### STUDY QUESTIONS
1. Reproduce word for word the part of the passage on America and freedom that runs from "America is filled" up to and including "of immense contradictions.".
2. Extend the passage on America, Washington and the meaning of freedom with the part that comes next, picking up after its final sentence.

America is filled with a melting pot of
cultures. Within it are many disenfranchised people who are not directly in
sync with the nebulous, most complex organisation called Washington. If someone
were to say to me ”I don't understand Islam...”, I would say ”I have no idea
what Washington is... Why they do what they do and the reasons they have...”
It's a difficult thing because in essence it's a concept that isn't alien to
the rest of the world but it's very convoluted, full of immense contradictions.
It's very difficult to comprehend. If you live in the Islamic world I would say
it's even more difficult to understand. For instance, if you are, supposedly, a
superpower with all the things that go with a superpower, why would you need
anyone else to help you fight your battles? I wonder just that, as a question.
Does that mean that America is somewhat vulnerable? Does it necessarily believe
in its own self? Does it understand its own self? Its own concept? It's so full
of contradiction and yet we've all got to join in, rally round the flag without
even thinking twice... All under the word America seems to have coopted:
”freedom”...
This is the problem we all face now: Who
owns the language? Why is your interpretation of freedom better than ours?
That's the problem and that gets right down into the root of the culture
itself. I think that's what we're undergoing now. Although globalisation...

### DATA SHOWN
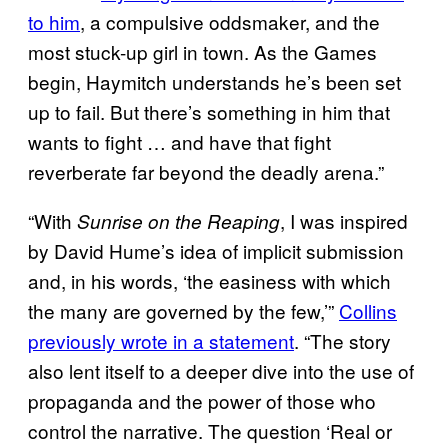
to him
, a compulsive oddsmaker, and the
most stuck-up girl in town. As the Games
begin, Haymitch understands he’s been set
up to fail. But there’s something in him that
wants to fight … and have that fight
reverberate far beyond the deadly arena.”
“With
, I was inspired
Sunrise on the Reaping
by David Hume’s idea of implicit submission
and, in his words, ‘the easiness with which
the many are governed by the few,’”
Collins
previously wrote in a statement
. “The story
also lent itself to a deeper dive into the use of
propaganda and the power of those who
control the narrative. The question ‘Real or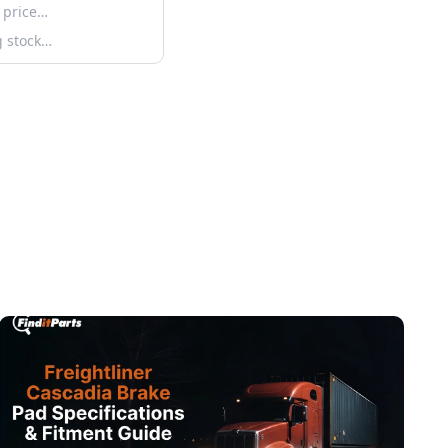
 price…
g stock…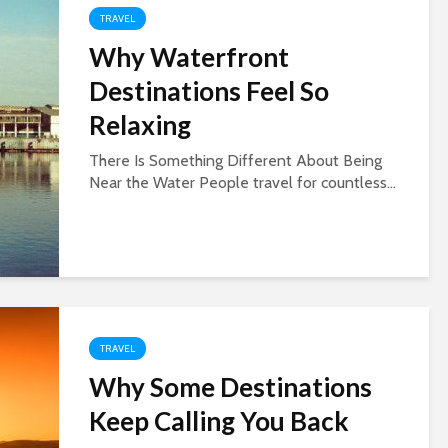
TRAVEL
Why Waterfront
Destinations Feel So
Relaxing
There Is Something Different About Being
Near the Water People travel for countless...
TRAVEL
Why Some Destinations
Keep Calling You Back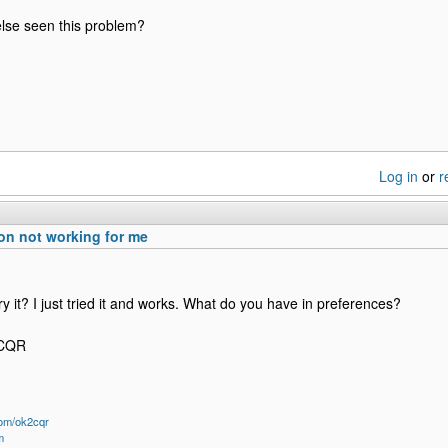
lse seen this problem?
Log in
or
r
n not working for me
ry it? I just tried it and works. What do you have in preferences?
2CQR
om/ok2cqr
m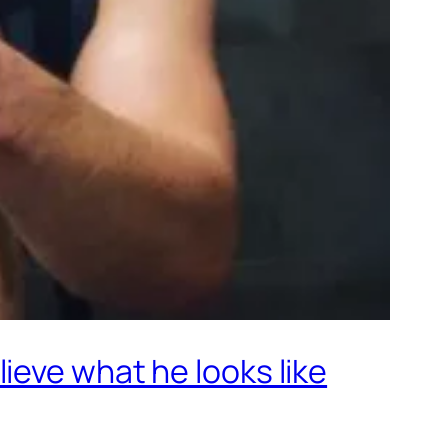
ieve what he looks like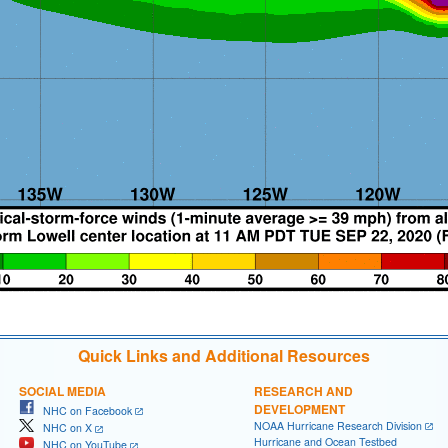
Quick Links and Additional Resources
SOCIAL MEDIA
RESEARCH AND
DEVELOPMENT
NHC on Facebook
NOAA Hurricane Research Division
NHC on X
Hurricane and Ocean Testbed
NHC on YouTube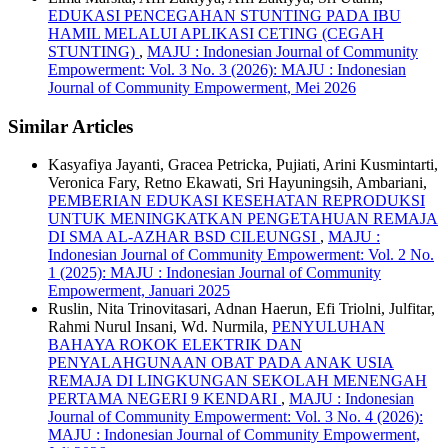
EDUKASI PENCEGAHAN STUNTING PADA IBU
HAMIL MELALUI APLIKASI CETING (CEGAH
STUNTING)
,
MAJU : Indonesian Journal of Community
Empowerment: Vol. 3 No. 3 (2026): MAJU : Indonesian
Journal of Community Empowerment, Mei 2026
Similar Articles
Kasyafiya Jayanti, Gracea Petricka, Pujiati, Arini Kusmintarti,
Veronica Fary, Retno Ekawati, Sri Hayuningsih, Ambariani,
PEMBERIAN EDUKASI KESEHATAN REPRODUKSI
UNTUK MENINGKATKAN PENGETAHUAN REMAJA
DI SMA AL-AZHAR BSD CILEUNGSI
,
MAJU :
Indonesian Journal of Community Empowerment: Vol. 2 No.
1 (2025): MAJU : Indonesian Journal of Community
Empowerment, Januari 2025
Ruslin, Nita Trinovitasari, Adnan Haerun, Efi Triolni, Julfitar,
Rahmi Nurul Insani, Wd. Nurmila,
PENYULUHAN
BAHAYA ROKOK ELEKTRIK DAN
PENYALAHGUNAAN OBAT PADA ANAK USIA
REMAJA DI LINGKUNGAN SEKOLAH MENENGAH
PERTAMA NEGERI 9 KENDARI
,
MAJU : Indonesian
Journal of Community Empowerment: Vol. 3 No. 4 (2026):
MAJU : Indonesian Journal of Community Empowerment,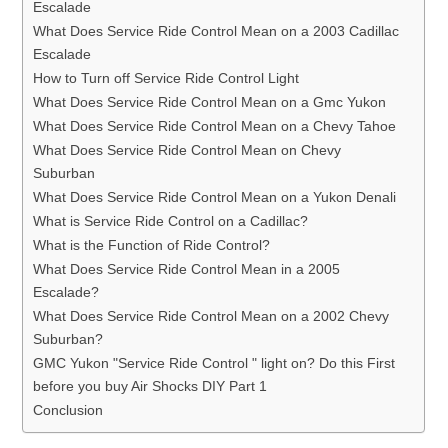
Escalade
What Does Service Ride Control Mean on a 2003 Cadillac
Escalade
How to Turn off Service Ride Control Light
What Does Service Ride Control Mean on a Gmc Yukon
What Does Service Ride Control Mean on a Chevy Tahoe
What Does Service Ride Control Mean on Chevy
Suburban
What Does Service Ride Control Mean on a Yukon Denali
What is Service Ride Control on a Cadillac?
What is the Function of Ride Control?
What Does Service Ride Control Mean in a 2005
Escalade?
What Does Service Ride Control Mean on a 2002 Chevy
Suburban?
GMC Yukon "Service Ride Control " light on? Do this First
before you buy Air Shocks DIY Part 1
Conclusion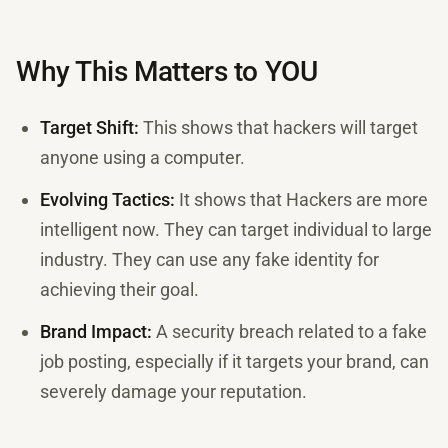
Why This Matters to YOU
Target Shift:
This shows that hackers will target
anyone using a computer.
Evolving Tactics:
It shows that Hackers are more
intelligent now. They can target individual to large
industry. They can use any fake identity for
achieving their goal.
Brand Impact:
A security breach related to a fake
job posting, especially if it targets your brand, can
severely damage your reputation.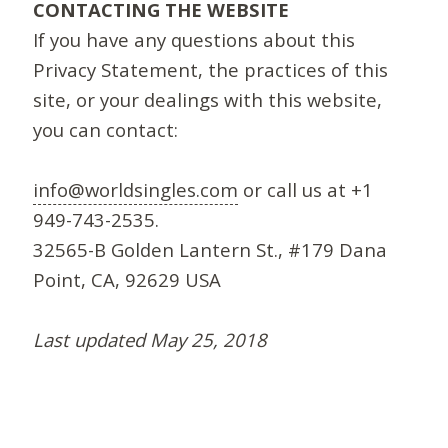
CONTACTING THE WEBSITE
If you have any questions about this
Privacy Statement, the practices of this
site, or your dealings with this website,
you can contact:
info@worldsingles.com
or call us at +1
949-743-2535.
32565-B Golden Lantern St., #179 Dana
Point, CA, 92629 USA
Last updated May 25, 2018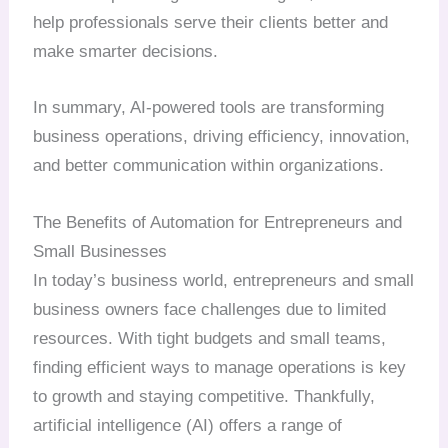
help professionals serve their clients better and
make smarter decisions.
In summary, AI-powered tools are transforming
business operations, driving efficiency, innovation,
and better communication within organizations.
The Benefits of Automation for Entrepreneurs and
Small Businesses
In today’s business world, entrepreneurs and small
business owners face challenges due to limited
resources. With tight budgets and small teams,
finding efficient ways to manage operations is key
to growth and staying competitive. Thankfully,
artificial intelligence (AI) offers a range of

* * *

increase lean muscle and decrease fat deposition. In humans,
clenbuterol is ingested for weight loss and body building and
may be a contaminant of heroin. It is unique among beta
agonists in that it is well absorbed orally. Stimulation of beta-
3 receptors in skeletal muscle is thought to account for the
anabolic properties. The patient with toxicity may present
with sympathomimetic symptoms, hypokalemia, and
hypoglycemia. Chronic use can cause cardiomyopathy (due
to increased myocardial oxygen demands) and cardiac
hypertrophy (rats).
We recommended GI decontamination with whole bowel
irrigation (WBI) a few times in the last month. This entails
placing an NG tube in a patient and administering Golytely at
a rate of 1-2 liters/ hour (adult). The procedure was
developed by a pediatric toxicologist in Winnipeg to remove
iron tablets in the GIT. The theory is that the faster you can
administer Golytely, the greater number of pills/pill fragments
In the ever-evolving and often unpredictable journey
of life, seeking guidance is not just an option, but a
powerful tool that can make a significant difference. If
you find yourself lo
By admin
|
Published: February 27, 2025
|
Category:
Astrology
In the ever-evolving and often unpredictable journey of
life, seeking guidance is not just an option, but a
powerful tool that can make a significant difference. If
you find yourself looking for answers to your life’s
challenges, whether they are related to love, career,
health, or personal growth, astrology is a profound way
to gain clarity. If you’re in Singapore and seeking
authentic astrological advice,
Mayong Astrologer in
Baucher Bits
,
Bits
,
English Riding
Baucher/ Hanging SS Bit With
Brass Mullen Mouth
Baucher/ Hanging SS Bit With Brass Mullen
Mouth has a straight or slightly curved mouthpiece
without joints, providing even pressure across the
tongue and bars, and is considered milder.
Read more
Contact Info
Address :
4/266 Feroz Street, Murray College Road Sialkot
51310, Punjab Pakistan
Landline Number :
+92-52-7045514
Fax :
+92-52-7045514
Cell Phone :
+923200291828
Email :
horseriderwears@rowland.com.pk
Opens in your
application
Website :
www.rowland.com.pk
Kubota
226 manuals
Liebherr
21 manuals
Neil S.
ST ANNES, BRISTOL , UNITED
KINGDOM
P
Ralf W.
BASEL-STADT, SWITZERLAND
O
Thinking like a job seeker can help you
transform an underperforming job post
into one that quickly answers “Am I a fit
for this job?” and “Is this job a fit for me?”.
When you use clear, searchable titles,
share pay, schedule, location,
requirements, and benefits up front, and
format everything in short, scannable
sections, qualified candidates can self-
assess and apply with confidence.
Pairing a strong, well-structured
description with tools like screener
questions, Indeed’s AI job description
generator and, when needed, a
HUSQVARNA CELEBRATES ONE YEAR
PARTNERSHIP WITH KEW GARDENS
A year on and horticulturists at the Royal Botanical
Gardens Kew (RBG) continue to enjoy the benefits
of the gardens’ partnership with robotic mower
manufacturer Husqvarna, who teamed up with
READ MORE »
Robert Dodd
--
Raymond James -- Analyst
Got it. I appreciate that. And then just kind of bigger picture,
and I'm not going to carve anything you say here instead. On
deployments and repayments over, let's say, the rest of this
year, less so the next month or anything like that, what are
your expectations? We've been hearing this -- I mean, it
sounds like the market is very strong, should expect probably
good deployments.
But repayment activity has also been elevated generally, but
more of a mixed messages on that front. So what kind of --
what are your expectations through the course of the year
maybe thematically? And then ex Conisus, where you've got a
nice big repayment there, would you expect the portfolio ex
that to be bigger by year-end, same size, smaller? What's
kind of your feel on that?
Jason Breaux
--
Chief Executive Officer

### RESULTS FOR THE EXERCISE
1.
America is filled with a melting pot of
cultures. Within it are many disenfranchised people who are not directly in
sync with the nebulous, most complex organisation called Washington. If someone
were to say to me ”I don't understand Islam...”, I would say ”I have no idea
what Washington is... Why they do what they do and the reasons they have...”
It's a difficult thing because in essence it's a concept that isn't alien to
the rest of the world but it's very convoluted, full of immense contradictions.

2.
What is globalisation? In one word, people in America say globalisation means
fast food. That's globalisation right there. Coca-Cola, the hamburger,
Hollywood, fast film, fast art... All of this is in some sense a contradiction
or in direct opposition to the culture under the heading Islam. Islam does not
necessarily understand or has in its dictionary the word ”marketing”. This word
is alien to their culture. Maybe also ”entertainment”. If you went to France,
they would have a difficult time understanding the word ”marketing”. It's a
word equally alien to them in some sense. It's alien to their culture. They
can't see what entertainment is. It isn't showgirls, it isn't John Wayne... And
it isn't about fast food. Yet we're all supposed to rally round this culture...
This is the real debate that's going on in the 21st century and it will define
what we think in the next 25 years. That's why this war was probably inevitable
and probably a long time coming. It came in a welter of mad tragedies... But
life is an opera. It's full of love and it's full of death. It's a journey and
the journey is now reaching a point where there are serious obstacles that we
have to come to terms with.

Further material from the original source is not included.